New template family for the detection of gravitational waves from comparable-mass black hole binaries

Abstract

In order to improve the phasing of the comparable-mass waveform as we approach the last stable orbit for a system, various resummation methods have been used to improve the standard post-Newtonian waveforms. In this work we present a new family of templates for the detection of gravitational waves from the inspiral of two comparable-mass black hole binaries. These new adiabatic templates are based on reexpressing the derivative of the binding energy and the gravitational wave flux functions in terms of shifted Chebyshev polynomials. The Chebyshev polynomials are a useful tool in numerical methods as they display the fastest convergence of any of the orthogonal polynomials.
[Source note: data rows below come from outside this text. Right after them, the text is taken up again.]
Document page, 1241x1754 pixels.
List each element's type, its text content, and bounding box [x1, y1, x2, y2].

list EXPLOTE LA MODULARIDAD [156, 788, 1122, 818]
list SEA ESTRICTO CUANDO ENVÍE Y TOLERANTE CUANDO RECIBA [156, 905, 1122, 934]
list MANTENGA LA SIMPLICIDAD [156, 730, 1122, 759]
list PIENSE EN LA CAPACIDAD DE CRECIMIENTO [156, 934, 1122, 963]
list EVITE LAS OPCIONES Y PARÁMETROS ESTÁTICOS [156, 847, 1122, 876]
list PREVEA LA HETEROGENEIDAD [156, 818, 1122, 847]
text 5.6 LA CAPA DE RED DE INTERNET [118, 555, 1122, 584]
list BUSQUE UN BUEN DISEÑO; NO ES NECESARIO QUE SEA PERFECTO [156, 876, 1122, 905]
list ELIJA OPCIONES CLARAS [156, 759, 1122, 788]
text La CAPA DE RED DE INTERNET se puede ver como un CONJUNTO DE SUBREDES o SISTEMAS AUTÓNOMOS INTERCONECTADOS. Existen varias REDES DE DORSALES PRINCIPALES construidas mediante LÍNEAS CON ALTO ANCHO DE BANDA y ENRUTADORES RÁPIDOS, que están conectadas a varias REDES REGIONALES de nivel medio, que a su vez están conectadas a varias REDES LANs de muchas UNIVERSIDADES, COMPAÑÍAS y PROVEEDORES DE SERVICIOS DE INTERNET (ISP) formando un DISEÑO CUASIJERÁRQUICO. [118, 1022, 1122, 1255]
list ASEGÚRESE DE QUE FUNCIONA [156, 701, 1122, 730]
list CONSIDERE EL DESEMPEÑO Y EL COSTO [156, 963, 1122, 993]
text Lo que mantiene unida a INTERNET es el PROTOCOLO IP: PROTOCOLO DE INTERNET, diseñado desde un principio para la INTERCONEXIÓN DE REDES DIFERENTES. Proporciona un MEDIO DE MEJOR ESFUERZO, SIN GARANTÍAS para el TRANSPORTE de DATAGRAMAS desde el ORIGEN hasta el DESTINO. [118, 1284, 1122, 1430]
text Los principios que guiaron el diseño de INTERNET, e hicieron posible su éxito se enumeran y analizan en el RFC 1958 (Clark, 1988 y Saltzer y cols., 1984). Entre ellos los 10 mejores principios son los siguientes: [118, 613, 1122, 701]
In this case they are also particularly useful as they eliminate one of the features that plagues the post-Newtonian expansion. The Chebyshev binding energy now has information at all post-Newtonian orders, compared to the post-Newtonian templates which only have information at full integer orders. In this work, we compare both the post-Newtonian and Chebyshev templates against a fiducially exact waveform. This waveform is constructed from a hybrid method of using the test-mass results combined with the mass dependent parts of the post-Newtonian expansions for the binding energy and flux functions. Our results show that the Chebyshev templates achieve extremely high fitting factors at all post-Newtonian orders and provide excellent parameter extraction. We also show that this new template family has a faster Cauchy convergence, gives a better prediction of the position of the last stable orbit and in general recovers higher Signal-to-Noise ratios than the post-Newtonian templates.